Mais, en échange, viens, en tout temps, à toute heures,
Je te garde, mon fils, place dans ma demeure,
Et mon ciel est à toi. »

Vous voyez que la part du poète est encore la meilleure.

Puis il a les ruines.

Revenons aux nôtres.

Ce sont de magnifiques ruines que celles de Pierrefonds,—les plus belles de France, peut-être, sans en excepter celles de Coucy.
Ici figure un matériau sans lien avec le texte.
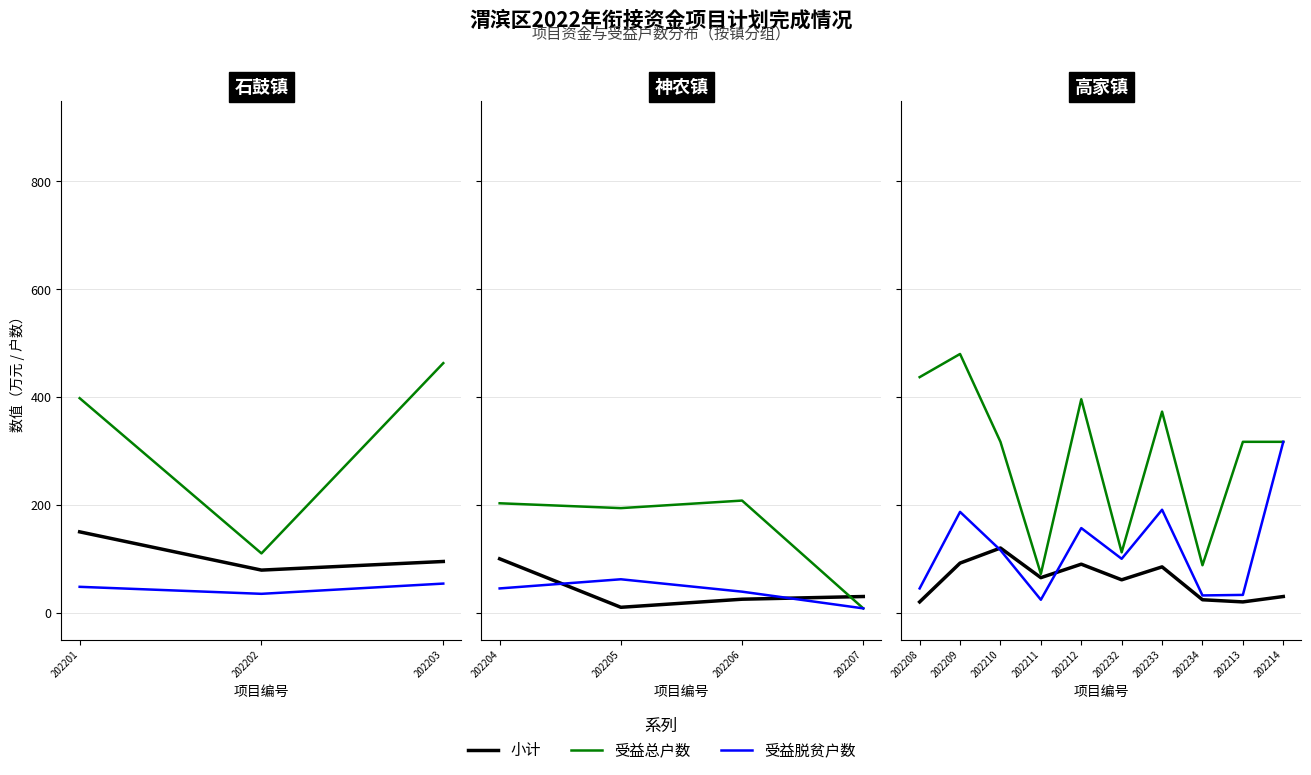

List the series in order of their peak value, highest first.

受益总户数, 受益脱贫户数, 小计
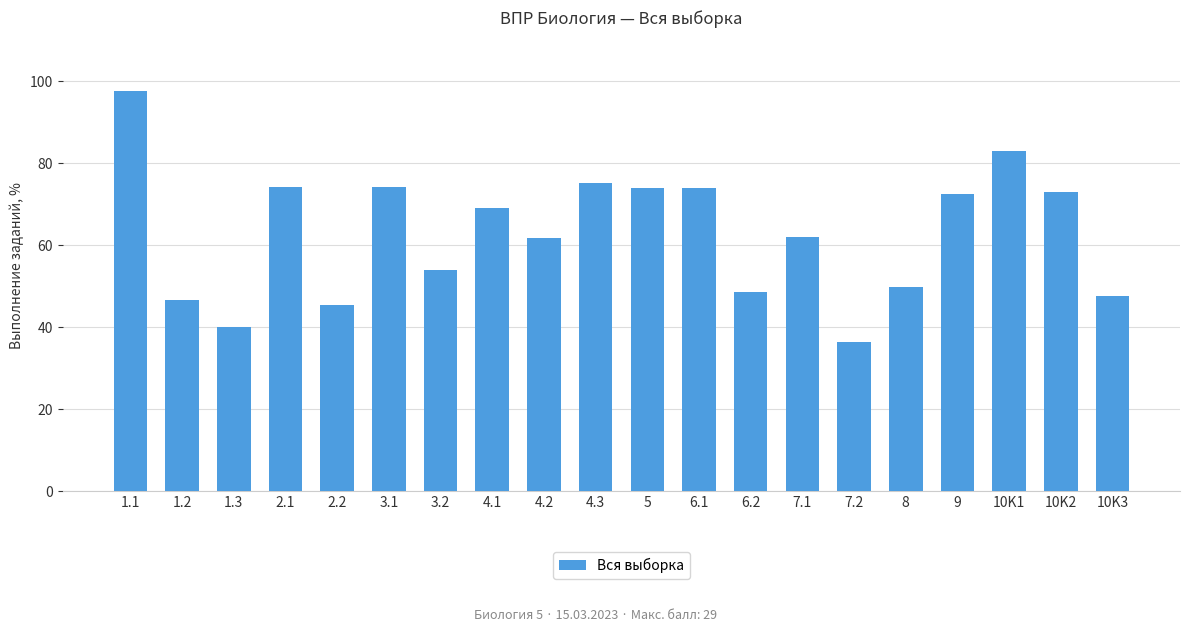

Which has a higher value, 10K3 or 10K1?

10K1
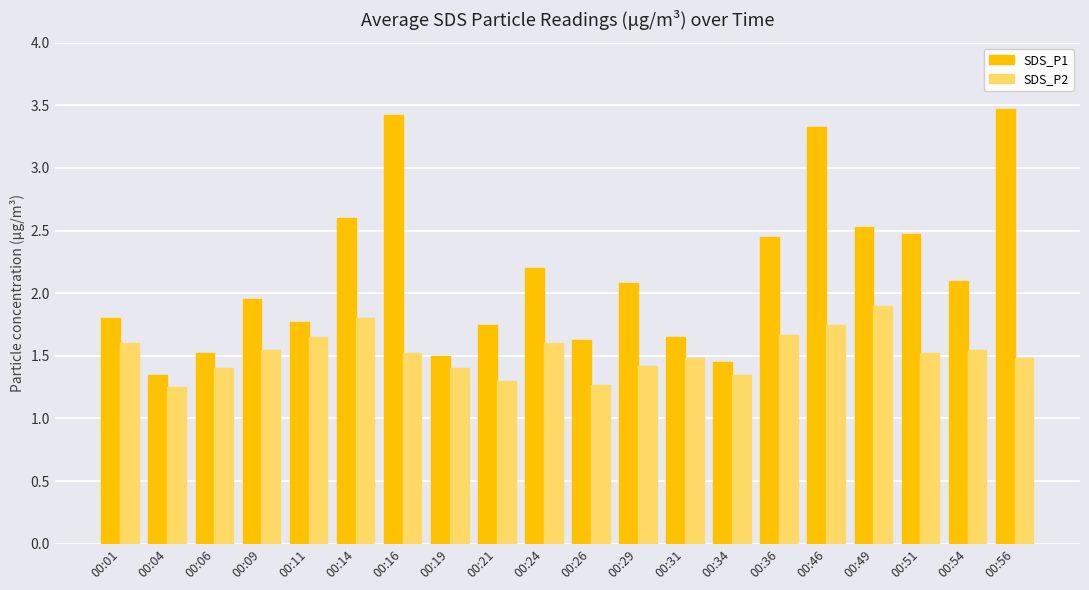

Which series has the widest spread of values?

SDS_P1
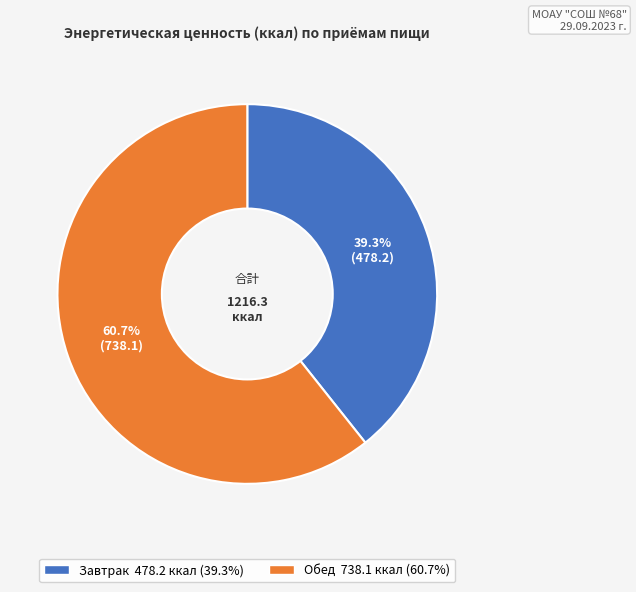

Rank the categories by value from lowest to highest.

Завтрак, Обед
Elles dominent un petit lac que j'ai connu étang, mais qui a fait son chemin comme celui d'Enghien, et qui s'est fait lac à la manière dont beaucoup de gens se font nobles. Elles couronnent un charmant village, plus charmant autrefois, quand ses maisons étaient couvertes de chaume, qu'il ne l'est aujourd'hui avec ses villas couvertes d'ardoises. Enfin, elles sont situées entre deux des plus belles forêts de France, c'est-à-dire entre la forêt de Compiègne et la forêt de Villers-Cotterets.

Le château dont elles sont les restes a été bâti par un de ces hommes qui, l'on ne sait trop pourquoi, laissent à la postérité un souvenir sympathique.

Louis d'Orléans, premier duc de Valois, le commença en 1390 et l'acheva en 1407.